** Task objective **
Could you print the entries below exactly, starting at the line that contains "How deep into the scene do we find the flowering" and stopping after the last one?

** Dataset **
* * * *
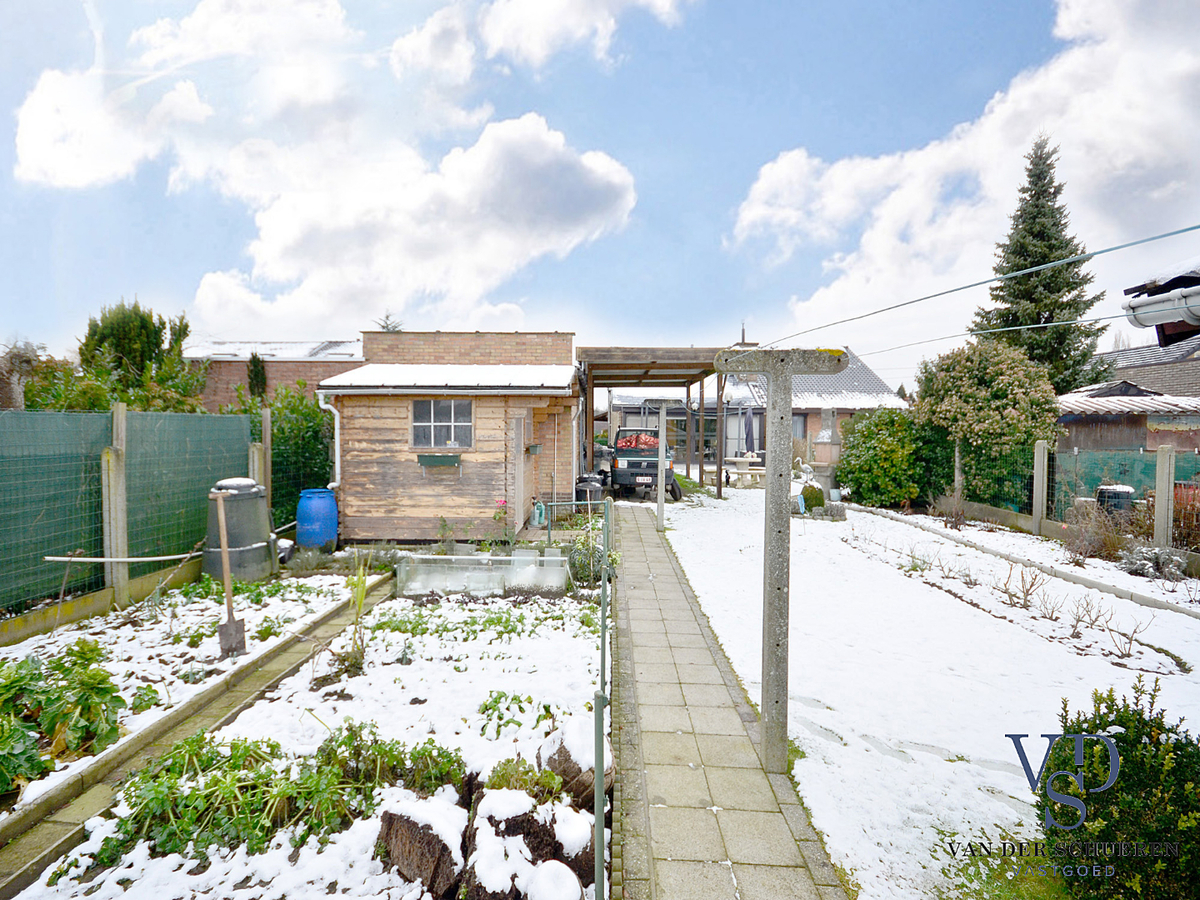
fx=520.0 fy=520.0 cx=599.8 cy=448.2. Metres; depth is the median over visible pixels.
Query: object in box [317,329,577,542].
wooden shed
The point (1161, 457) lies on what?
concrete post
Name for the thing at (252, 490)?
compost bin
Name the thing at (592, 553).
shrub
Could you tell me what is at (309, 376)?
brick building
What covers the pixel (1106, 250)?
clothesline
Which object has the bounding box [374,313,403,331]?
tree
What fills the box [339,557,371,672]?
plant
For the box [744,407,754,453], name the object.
closed parasol
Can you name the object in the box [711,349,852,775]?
concrete post
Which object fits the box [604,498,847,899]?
paved path
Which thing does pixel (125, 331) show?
tree
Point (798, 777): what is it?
snowy lawn
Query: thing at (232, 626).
shovel
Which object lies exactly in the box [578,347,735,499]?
pergola
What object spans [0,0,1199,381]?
sky
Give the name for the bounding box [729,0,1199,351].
cloud
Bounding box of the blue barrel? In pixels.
[296,488,338,549]
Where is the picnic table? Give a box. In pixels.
[723,455,764,485]
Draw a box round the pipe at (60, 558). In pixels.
[43,551,207,563]
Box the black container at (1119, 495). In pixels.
[1096,484,1135,515]
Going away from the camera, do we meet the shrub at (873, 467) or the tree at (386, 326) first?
the shrub at (873, 467)
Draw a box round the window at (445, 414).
[410,398,473,449]
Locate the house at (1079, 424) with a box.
[1058,333,1199,453]
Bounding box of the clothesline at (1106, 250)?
[743,222,1198,351]
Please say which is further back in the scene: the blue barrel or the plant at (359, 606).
the blue barrel
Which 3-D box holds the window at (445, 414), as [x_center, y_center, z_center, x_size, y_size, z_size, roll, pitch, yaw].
[-2.639,-0.454,8.665,1.223,0.929,0.147,0,2,1]
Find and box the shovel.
[213,487,246,655]
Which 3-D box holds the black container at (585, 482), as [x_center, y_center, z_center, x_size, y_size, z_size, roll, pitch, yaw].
[-0.220,0.948,11.175,0.676,0.848,0.572,0,2,1]
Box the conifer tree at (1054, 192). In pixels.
[975,137,1110,395]
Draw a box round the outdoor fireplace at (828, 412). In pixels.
[809,406,841,494]
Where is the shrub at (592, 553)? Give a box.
[566,514,612,583]
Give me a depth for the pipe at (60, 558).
5.71 m
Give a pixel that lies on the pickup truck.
(632, 465)
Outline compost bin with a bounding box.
[204,477,275,582]
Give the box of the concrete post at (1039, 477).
[1031,440,1047,534]
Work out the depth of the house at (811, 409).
22.80 m
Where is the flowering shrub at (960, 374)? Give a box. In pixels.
[913,338,1057,510]
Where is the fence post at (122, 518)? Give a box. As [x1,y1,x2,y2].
[101,403,127,602]
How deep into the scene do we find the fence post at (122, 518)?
5.60 m
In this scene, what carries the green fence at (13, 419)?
on the ground
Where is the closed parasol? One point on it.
(749, 429)
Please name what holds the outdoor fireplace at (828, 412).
on the snowy lawn at (798, 777)
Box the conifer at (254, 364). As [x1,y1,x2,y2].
[246,353,267,399]
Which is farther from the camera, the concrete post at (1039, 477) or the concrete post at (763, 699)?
the concrete post at (1039, 477)
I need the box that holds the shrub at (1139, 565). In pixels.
[1118,544,1188,580]
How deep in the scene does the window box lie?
8.60 m
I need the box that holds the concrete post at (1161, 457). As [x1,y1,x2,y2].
[1153,442,1174,549]
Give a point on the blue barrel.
(331, 507)
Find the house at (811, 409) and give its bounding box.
[723,343,906,465]
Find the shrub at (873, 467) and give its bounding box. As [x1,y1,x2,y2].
[835,407,935,510]
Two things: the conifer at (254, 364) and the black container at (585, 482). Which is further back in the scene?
the conifer at (254, 364)
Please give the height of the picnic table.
0.839 m
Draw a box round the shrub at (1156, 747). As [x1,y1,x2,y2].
[1034,678,1199,899]
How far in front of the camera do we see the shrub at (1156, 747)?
2.11 m
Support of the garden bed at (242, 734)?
on the ground
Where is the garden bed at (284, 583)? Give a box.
[0,571,372,817]
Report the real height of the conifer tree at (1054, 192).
13.132 m
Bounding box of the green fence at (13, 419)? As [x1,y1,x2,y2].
[0,404,263,616]
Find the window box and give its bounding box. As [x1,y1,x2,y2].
[416,453,460,468]
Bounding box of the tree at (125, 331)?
[76,299,200,413]
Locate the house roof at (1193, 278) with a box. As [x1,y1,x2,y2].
[1121,263,1199,344]
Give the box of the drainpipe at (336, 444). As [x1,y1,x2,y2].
[320,397,341,489]
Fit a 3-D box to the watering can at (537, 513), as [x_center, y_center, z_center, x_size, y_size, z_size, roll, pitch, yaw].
[-1.126,1.219,9.643,0.315,0.504,0.329,0,2,1]
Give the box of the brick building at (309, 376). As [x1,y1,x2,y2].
[185,339,363,408]
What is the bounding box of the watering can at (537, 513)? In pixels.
[530,500,547,527]
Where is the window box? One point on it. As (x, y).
(423, 460)
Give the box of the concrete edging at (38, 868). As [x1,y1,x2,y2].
[0,581,401,893]
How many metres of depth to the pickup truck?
13.47 m
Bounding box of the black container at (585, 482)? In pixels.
[575,472,605,507]
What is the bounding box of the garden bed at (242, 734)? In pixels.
[2,574,606,899]
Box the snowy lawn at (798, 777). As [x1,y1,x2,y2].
[657,486,1199,899]
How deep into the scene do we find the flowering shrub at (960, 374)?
11.68 m
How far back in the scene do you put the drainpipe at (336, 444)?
8.99 m
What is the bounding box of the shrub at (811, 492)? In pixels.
[799,482,825,512]
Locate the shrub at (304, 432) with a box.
[240,383,334,519]
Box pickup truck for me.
[609,426,677,499]
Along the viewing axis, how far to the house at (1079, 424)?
14.04 m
* * * *
** Result for this task **
How deep into the scene do we find the flowering shrub at (960, 374)?
11.68 m
How far back in the scene do you put the drainpipe at (336, 444)?
8.99 m
What is the bounding box of the shrub at (811, 492)? In pixels.
[799,482,825,512]
Locate the shrub at (304, 432) with a box.
[240,383,334,519]
Box pickup truck for me.
[609,426,677,499]
Along the viewing axis, how far to the house at (1079, 424)?
14.04 m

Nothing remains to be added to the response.